A obra de Varejão abre ao olhar do espectador um passado de dependência e dominação, no qual, ao mesmo tempo, as elites locais exerciam uma coerção implacável sobre os povos indígenas e africanos, e submetiam-se a uma subalternidade humilhante em relação aos seus pares europeus. Ela traz à tona um mundo colonial em que muitos povos foram dominados em uma cadeia perversa de sujeição e exploração. Processo que condicionou, no universo ideológico das elites, a aceitação do conchavo e do apadrinhamento como práticas louváveis, além de uma passiva aceitação da condição de periferia. Um passado construído sobre a exploração do trabalho escravo, que procura esconder a negritude da maioria da população, sob mascarados preconceitos raciais, que ocultam verdadeiras discriminações sociais. Dominação que ensinou a convivência com níveis de exploração do trabalho e de violência em relação ao ser humano que justificam uma presença, quotidiana, da miséria e da degradação. Escravidão, que construiu no imaginário social um desvalor do trabalho manual, com consequências funestas na estrutura produtiva e nas práticas artísticas.

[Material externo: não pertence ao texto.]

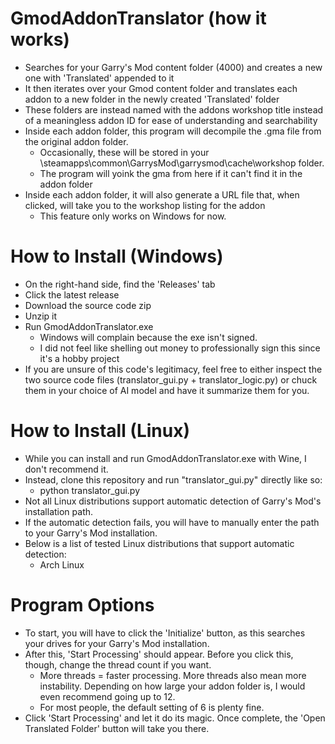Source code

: # GmodAddonTranslator (how it works)
* Searches for your Garry's Mod content folder (4000) and creates a new one with 'Translated' appended to it
* It then iterates over your Gmod content folder and translates each addon to a new folder in the newly created 'Translated' folder
* These folders are instead named with the addons workshop title instead of a meaningless addon ID for ease of understanding and searchability
* Inside each addon folder, this program will decompile the .gma file from the original addon folder.
     - Occasionally, these will be stored in your \steamapps\common\GarrysMod\garrysmod\cache\workshop folder.
     - The program will yoink the gma from here if it can't find it in the addon folder
* Inside each addon folder, it will also generate a URL file that, when clicked, will take you to the workshop listing for the addon
     - This feature only works on Windows for now.

# How to Install (Windows)
* On the right-hand side, find the 'Releases' tab
* Click the latest release
* Download the source code zip
* Unzip it
* Run GmodAddonTranslator.exe
     - Windows will complain because the exe isn't signed.
     - I did not feel like shelling out money to professionally sign this since it's a hobby project
* If you are unsure of this code's legitimacy, feel free to either inspect the two source code files (translator_gui.py + translator_logic.py) or chuck them in your choice of AI model and have it summarize them for you. 

# How to Install (Linux)
* While you can install and run GmodAddonTranslator.exe with Wine, I don't recommend it.
* Instead, clone this repository and run "translator_gui.py" directly like so:
    - python translator_gui.py
* Not all Linux distributions support automatic detection of Garry's Mod's installation path.
* If the automatic detection fails, you will have to manually enter the path to your Garry's Mod installation.
* Below is a list of tested Linux distributions that support automatic detection:
    - Arch Linux

# Program Options
* To start, you will have to click the 'Initialize' button, as this searches your drives for your Garry's Mod installation.
* After this, 'Start Processing' should appear. Before you click this, though, change the thread count if you want.
     - More threads = faster processing. More threads also mean more instability. Depending on how large your addon folder is, I would even recommend going up to 12.
     - For most people, the default setting of 6 is plenty fine. 
* Click 'Start Processing' and let it do its magic. Once complete, the 'Open Translated Folder' button will take you there. 

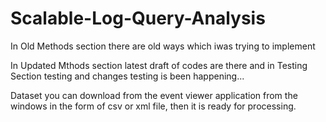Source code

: # Scalable-Log-Query-Analysis

In Old Methods section there are old ways which iwas trying to implement

In Updated Mthods section latest draft of codes are there and in Testing Section testing and changes testing is been happening...

Dataset you can download from the event viewer application from the windows in the form of csv or xml file, then it is ready for processing.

Adriana Varejão, Cena de interior II, 1994 (foto Vicente de Mello)

Seus trabalhos encantam e repulsam, atraem e espantam. A artista, de forma capiciosa, aborda questões tradicionais da pintura, como cor, textura e perspectiva, com originalidade e com excelente qualidade técnica, ao mesmo tempo em que nos apresenta um passado que aprisiona o olhar e obriga a ver o que a maioria gostaria que não houvesse ocorrido. Adriana Varejão encontra-se entre os artistas que exercem o trabalho da falha e do lapso, reivindicando para a arte a presença do olhar. Tenta introduzir na simbolização um outro sentido, um outro endereçamento, recuperando seu papel na constituição do sujeito, a nível individual e social. Ela cria uma imagem ambígua, lidando com o que mostra e com o que esconde de seus sentidos. Nada está evidente,os sentidos somente se mostram em um segundo ou terceiro olhar.

A força expressiva das imagens supera qualquer relato descritivo dos fatos, e explorando à exaustão as ambiguidades do mundo colonial português a artista renova a tradição da pintura histórica, introduzido uma crítica radical, que se constrói através da fragmentação das imagens e da volumetria que faz surgir das entranhas das telas, como fendas na memória, de onde o recalcado emerge com toda a sua força.